Casa Artusi is also home to the regional enoteca (Italian wine shop), and the Romagna Terra Del Sangiovese association, promoting local food and wine routes. While the wealthier Emilia area of Emilia-Romagna is home to Parmigiano-Reggiano cheese, the traditional balsamic vinegars of Modena and Prosciutto di Parma, Romagna has its own specialties to discover - fresh squacquerone and smelly, pit-aged Fossa cheese, rounds of crisp piadina flatbread cooked on the open hearth, and cooks who make tiny tortellini, passatelli, garganelli and thick ribbons of golden tagliatelle, all by hand.
The food and wine route heads into the northern slopes of the Tuscan Apennine hills, and we stop at small vineyards and wine cellars to taste sangiovese, albana and sparkling pignoletto wines, with platters of pasta with beef cheeks and wild boar ragu.

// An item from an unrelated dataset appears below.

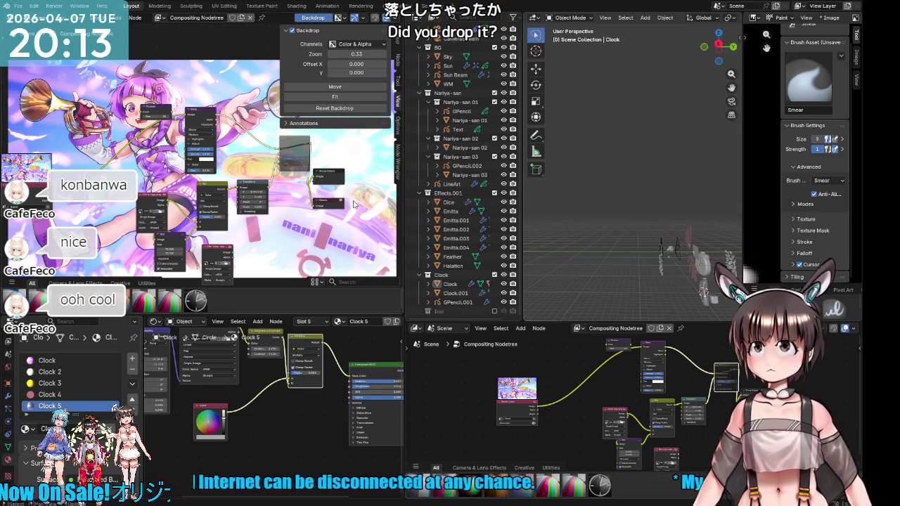
left_click_drag(314, 200, 318, 204)
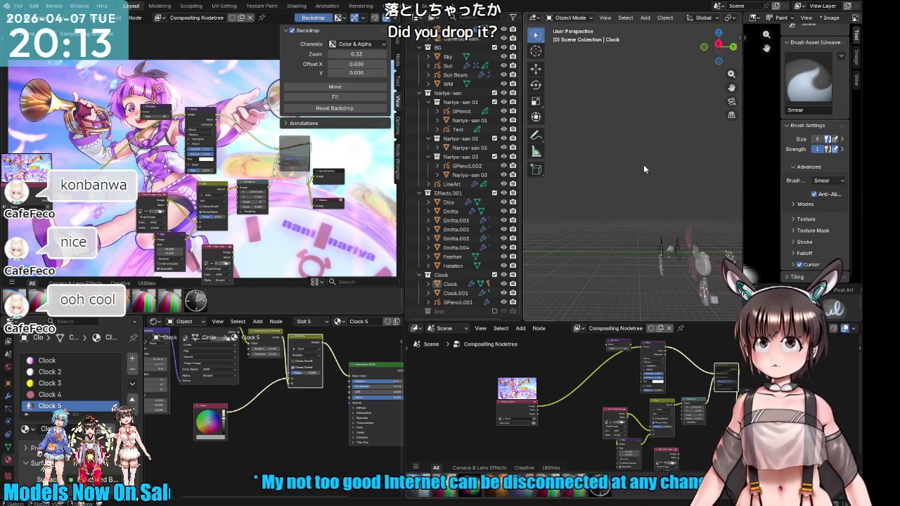
Step: Render the current frame from the camera view
key("KP_0")
scroll(640, 199, "down", 2)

All of the food here is delicious, but the pasta - what Mr. Artusi called "minestra" - is the centre of every meal, the perfect match with the local wine. When I sit down for lunch with the Turchi family at their charming olive oil mill in the hills outside Cesena, it is over big steaming platters of hand-cut tagliatelle with meaty Bolognese sauce, and thick slabs of rustic bread, toasted on an open fire and slathered with tapenade.
It is harvest time, and the small press has been running all morning, producing a steady stream of golden fruity oil, but Mariangela Turchi has been making pasta for the handful of mill workers here, including her husband, Pierluca, and son, Michele, and we toast her fine, home-style food with a hearty regional red.
It's the same at Casa Zanni in Rimini, a family-run osteria, butcher shop and gourmet food store, where the hand-made, grilled piadina bread arrives warm with today's fresh white squacquerone cheese, and a bottle of the owner's own sangiovese.
Back in the comfortable Casa Artusi restaurant in Forlimpopoli, I peruse the menu, each dish from the famous author's comprehensive cookbook, numbered to correspond with its 460 classic recipes.
I choose the Cappelletti Romagna style - recipe No. 5 - the fat little hats bursting with creamy cheese and chicken filling and served in a rich broth, exactly as they would have tasted to Mr. Artusi himself in a grandmother's kitchen more than a century ago.
It's what I learned to make with Mrs. Casadio and it's the last thing I eat before flying home.
From Mr. Artusi's cookbook, I know that "two dozen should be sufficient for a healthy eater," but after taking many hours to roll and stuff 100 of these tiny pasta "hats" for my family, I know something else. I need an Italian grandmother.